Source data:

▶

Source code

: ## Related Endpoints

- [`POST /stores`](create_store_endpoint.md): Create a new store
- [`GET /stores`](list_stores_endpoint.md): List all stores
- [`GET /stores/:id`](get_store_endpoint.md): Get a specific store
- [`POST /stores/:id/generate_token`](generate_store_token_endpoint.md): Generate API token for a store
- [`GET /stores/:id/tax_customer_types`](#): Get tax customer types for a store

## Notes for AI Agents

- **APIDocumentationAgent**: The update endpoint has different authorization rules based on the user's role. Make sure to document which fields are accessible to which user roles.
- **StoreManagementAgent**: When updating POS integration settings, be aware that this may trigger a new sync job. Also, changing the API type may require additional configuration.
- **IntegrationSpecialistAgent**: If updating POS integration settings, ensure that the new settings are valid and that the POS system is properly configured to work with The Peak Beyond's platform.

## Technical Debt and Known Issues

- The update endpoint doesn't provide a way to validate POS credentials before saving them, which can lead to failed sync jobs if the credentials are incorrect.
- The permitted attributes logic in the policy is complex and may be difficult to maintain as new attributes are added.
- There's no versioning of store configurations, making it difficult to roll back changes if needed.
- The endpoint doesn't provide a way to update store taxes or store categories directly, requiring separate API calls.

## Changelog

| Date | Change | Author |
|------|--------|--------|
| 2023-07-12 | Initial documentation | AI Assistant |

◀

> Task directions: Lines from the first one above through the line containing "token for a store" are to be retyped exactly, both included, and nothing more.

> Exercise result:
Source code

: ## Related Endpoints

- [`POST /stores`](create_store_endpoint.md): Create a new store
- [`GET /stores`](list_stores_endpoint.md): List all stores
- [`GET /stores/:id`](get_store_endpoint.md): Get a specific store
- [`POST /stores/:id/generate_token`](generate_store_token_endpoint.md): Generate API token for a store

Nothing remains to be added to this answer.